The Lawyer Annual Report 2008: The Silver Circle
18 September 2008
13 February 2014
30 April 2014
3 July 2014
3 March 2014
14 November 2013
The shine comes off the silver circle as work goes global.
While the magic circle appears to have weathered the first stages of the economic downturn, the firms just below them in the silver circle have not been so lucky.
This elite group of firms, smaller and less international than the magic circle but highly profitable nonetheless, is inherently more vulnerable to the ravages of the credit crunch.
The silver circle is characterised by top-end UK clients and a love of all things corporate, whether it be AIM business or private equity. Not the place to be since August of 2007 when some duff American mortgages sent the markets into turmoil.
So while all of the top four posted impressive results, it was a mixed bag for their smaller rivals in the silver circle. Those with global reach were best equipped to defy the economic cycle; for those without, it was a bleak picture. (Continues below table)
Travers Smith and Macfarlanes, corporate-focussed and with no foreign offices to boost revenues, were hardest hit. Neither managed to increase PEP and had it not been for a barnstorming start to 2007, turnover would have dropped as well.
Travers Smith managing partner Chris Carroll was gloomy about the future, warning that his small independent firm could be a microcosm of the whole legal market and that worse was to come.
For Berwin Leighton Paisner (BLP) and SJ Berwin, large City practices which have just started down the road to internationalisation, it was a story of modest growth. Both saw turnover rises of around 10 per cent but struggled to raise profits.
The remaining silver circle firms – Ashurstand Herbert Smith – were the star performers of the group. They were boosted by lucrative offices abroad, in Europe and emerging markets. Herbert Smith, for example, has seen income from its Moscow practice double since last year.
“Quite a few firms are still very much dependent on the strength of the UK economy,” said senior partner David Gold. “We are moving away from that.”
When times are hard it pays to have international ambitions ,and judging by the performance of the silver circle, the bigger the better.
Two years ago, the silver circle was outperforming the rest of the market in the City. It was the height of the M&A boom and these London-focussed firms were the main beneficiaries of a rampaging private equity market.
Those halcyon days are long gone. Meanwhile the decline of the real estate market has been an added blow firms like SJ Berwin, BLP and Macfarlanes. So how did the silver circle as a whole fare this year when measured against firms above and below it on the UK200 table?
For the purposes of comparison, it is worthwhile looking at the firms the silver circle is most likely to encounter on the other side of the table – those in the magic circle and larger City practices like CMS Cameron McKenna, Lovells, Norton Rose and Simmons & Simmons.

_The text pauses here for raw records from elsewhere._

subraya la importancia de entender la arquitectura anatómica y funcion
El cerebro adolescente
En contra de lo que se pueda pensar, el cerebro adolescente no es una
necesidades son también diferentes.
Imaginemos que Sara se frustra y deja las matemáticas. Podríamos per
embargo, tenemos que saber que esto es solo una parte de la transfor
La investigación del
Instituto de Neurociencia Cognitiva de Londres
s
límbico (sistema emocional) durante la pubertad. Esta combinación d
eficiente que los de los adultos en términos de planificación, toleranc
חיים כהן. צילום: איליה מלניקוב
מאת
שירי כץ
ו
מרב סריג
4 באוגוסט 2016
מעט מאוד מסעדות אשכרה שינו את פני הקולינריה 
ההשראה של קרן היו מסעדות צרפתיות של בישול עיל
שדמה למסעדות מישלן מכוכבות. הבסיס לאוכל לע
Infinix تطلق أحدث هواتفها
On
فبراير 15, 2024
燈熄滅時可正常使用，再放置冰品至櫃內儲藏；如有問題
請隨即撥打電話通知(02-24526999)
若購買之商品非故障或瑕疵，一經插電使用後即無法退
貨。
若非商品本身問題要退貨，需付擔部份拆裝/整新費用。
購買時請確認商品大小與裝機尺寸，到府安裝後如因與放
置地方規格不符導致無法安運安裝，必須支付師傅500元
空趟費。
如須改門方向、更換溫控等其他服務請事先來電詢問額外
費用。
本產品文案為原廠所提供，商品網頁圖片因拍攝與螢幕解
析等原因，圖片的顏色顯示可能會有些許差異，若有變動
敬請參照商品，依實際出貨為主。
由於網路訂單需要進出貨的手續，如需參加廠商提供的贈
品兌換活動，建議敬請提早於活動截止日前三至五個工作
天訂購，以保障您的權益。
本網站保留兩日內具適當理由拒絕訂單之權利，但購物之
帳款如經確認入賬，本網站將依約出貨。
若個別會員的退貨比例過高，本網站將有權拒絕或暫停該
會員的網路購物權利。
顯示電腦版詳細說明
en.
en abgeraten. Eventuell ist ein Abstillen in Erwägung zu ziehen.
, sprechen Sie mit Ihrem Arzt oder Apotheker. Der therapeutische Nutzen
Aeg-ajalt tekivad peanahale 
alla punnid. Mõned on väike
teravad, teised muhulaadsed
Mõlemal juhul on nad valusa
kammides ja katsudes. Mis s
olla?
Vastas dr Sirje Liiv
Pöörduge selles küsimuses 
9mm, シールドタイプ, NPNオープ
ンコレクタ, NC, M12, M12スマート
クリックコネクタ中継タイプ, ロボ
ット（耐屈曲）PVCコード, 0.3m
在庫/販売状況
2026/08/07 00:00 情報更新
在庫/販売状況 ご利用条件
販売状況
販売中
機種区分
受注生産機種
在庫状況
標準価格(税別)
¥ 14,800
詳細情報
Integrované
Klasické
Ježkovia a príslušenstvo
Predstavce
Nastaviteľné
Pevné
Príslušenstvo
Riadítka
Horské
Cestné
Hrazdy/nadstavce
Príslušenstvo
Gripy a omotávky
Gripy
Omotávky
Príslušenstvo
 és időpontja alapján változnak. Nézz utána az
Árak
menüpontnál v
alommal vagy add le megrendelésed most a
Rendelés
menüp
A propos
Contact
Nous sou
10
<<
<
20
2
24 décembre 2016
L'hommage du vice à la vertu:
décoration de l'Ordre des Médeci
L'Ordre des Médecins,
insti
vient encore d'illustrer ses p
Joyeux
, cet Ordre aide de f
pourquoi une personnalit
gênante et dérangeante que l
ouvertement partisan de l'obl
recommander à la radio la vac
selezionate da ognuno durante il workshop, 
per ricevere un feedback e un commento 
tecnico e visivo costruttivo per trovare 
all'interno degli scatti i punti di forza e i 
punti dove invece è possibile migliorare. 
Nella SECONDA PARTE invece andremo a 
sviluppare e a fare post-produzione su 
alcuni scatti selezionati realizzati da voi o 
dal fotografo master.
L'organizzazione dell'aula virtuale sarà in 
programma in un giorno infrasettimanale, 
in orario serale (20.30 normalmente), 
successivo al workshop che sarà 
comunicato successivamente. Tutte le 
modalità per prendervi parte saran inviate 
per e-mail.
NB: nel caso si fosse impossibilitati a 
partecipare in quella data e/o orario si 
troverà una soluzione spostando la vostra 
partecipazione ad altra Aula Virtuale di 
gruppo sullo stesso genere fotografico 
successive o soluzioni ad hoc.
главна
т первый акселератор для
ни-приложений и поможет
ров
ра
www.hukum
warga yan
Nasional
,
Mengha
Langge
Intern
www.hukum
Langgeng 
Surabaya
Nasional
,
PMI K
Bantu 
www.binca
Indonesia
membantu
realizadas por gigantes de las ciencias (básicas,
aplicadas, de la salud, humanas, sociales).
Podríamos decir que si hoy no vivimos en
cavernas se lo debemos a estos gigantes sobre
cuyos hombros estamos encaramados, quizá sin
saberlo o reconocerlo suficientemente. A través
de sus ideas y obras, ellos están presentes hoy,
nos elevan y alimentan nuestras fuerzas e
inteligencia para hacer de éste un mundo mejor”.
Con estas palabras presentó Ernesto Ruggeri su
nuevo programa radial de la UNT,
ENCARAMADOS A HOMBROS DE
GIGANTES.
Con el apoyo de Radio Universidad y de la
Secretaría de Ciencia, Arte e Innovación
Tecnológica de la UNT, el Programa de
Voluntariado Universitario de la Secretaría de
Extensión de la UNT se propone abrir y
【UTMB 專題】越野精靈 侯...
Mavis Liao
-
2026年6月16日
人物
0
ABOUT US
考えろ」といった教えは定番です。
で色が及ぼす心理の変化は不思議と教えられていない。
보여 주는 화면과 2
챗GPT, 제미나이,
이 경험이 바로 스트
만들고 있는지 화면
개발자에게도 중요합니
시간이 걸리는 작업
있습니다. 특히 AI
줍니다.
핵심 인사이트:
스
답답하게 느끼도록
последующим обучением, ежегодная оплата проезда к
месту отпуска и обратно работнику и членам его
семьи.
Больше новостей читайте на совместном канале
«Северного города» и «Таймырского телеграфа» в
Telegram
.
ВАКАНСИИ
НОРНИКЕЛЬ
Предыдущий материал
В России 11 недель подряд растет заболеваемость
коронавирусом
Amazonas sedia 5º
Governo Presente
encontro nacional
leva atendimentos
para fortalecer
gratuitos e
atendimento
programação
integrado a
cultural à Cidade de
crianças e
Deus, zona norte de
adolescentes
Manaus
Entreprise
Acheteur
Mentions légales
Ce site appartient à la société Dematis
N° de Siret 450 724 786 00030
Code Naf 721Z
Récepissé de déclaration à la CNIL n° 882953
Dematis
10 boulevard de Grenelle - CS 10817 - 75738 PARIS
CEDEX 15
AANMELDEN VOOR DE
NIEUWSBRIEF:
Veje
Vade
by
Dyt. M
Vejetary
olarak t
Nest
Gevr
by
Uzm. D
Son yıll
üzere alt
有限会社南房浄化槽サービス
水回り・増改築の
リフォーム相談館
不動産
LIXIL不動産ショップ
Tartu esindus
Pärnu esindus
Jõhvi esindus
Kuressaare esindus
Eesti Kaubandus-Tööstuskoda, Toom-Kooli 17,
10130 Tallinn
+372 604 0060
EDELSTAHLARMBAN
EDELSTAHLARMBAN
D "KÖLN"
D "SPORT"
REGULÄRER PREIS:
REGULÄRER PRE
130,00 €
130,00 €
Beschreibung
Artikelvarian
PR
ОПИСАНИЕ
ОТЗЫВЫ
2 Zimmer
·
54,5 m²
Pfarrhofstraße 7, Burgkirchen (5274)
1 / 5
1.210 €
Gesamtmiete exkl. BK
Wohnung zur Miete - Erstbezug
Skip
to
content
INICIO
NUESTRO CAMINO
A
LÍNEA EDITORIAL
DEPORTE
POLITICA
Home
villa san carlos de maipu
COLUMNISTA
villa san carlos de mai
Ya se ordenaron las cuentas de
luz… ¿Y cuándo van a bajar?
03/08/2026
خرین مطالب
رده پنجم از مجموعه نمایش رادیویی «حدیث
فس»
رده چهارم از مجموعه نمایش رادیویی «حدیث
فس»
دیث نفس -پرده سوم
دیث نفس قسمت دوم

In terms of revenue growth, the silver circle held its own despite being the weakest performer of the three groups. The six firms increased turnover by an average of nearly 13 per cent, compared to 15 per cent in the magic circle and nearly 19 per cent for London large. So far so encouraging.
But look at the figure for average PEP increase and it is a different story. Here the silver circle lagged far behind the rest, with growth of just 3.7 per cent. In contrast PEP within the magic circle and London large soared by more than 20 per cent.
The reason for such a yawning gap? The firms in the London large and the magic circle have invested abroad to such an extent that many have more than half their lawyers based overseas. Not so the silver circle, where only Ashurst and Herbert Smith have significant international practices. Even for them, international work makes up between a quarter and a third of the firmwide total.
It is hard to raise profitability by a staggering amount in the City, but in new jurisdictions like Russia and the Middle East, after some initial investment, the potential for growth is huge. Being UK-focussed was a strength during the boom years, with no costly overseas offices dragging down profits. Now the reverse is true for silver circle firms.